PROVIDED TEXT:

----

There is no incentive to spend resources to get there.
No matter how elegant it is technically, without a benefit for 
deployment there is no way to get past very small scale deployment 
(some folks will deploy anything to see if it has value, but most won't.)
That is one of the main stumbling blocks that Noel reported publicly for 
getting Nimrod off the ground separately from the IPv6 effort.  The 
operators who had to deploy it did not gain anything.

As long as our path is one of minimal change, we were inherently locked 
in to a behavioral set that matched Ipv4.  that is what SIP proposed. 
That is what IPv6 gave us.

For any proposal to work, there has to be a benefit to folks to use it. 
  Even before it is ubiquitous.  As far as I can tell, we ignored that 
question during the 1993-1999 period when we should have been working on it.

We also get ourselves into a mind set of "we need an answer now.  There 
is no time to do technically hard work."  That was a bad call.  5 extra 
years spend=t serously working on what the needs were, what the 
deployments could be, and what the technology could look like, might 
have given us a better path.  (No, there is no guarantee.  We could have 
blown it anyway.)

----

EXTRACTED RECORDS:

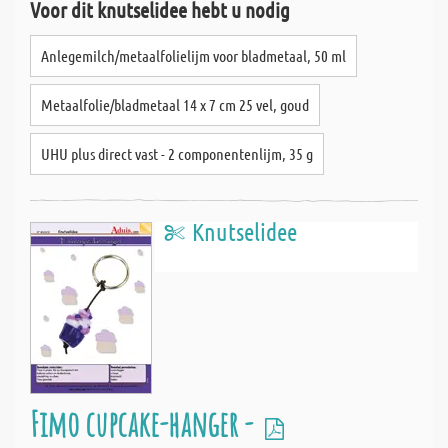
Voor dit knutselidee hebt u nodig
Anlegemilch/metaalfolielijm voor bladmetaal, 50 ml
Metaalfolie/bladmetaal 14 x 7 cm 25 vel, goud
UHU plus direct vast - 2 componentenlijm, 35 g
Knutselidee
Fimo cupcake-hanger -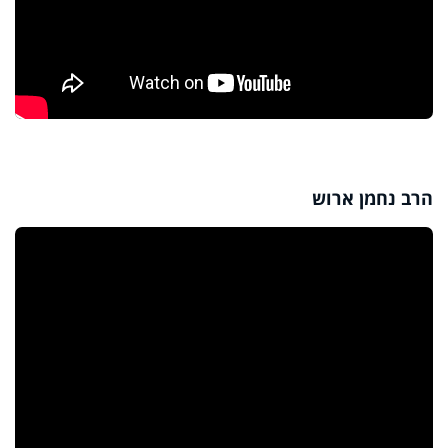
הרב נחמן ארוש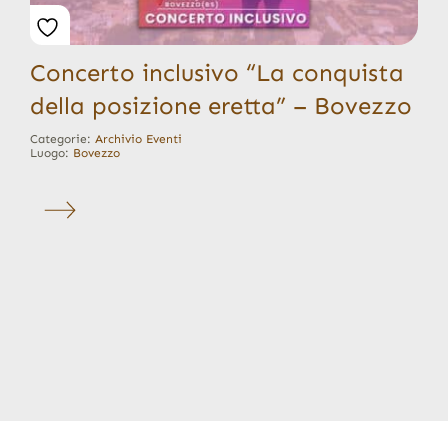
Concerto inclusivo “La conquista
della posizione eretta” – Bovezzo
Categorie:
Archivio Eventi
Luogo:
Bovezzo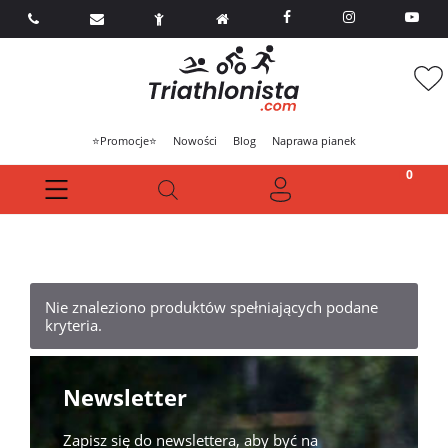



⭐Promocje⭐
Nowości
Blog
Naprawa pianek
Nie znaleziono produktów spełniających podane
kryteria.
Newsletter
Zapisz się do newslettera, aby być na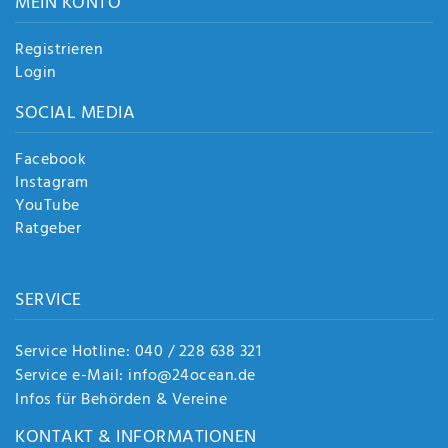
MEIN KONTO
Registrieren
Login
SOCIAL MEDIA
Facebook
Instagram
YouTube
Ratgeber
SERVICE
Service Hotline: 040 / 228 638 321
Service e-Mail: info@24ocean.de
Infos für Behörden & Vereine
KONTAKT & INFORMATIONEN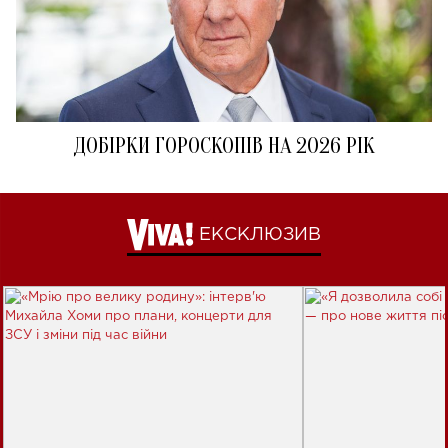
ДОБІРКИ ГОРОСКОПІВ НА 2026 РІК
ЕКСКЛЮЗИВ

----

EXERCISE:
Duplicate the passage of the IPv6 deployment text between "No matter how" and "what SIP proposed.", inclusive.

RESPONSE TO THIS TASK:
No matter how elegant it is technically, without a benefit for 
deployment there is no way to get past very small scale deployment 
(some folks will deploy anything to see if it has value, but most won't.)
That is one of the main stumbling blocks that Noel reported publicly for 
getting Nimrod off the ground separately from the IPv6 effort.  The 
operators who had to deploy it did not gain anything.

As long as our path is one of minimal change, we were inherently locked 
in to a behavioral set that matched Ipv4.  that is what SIP proposed.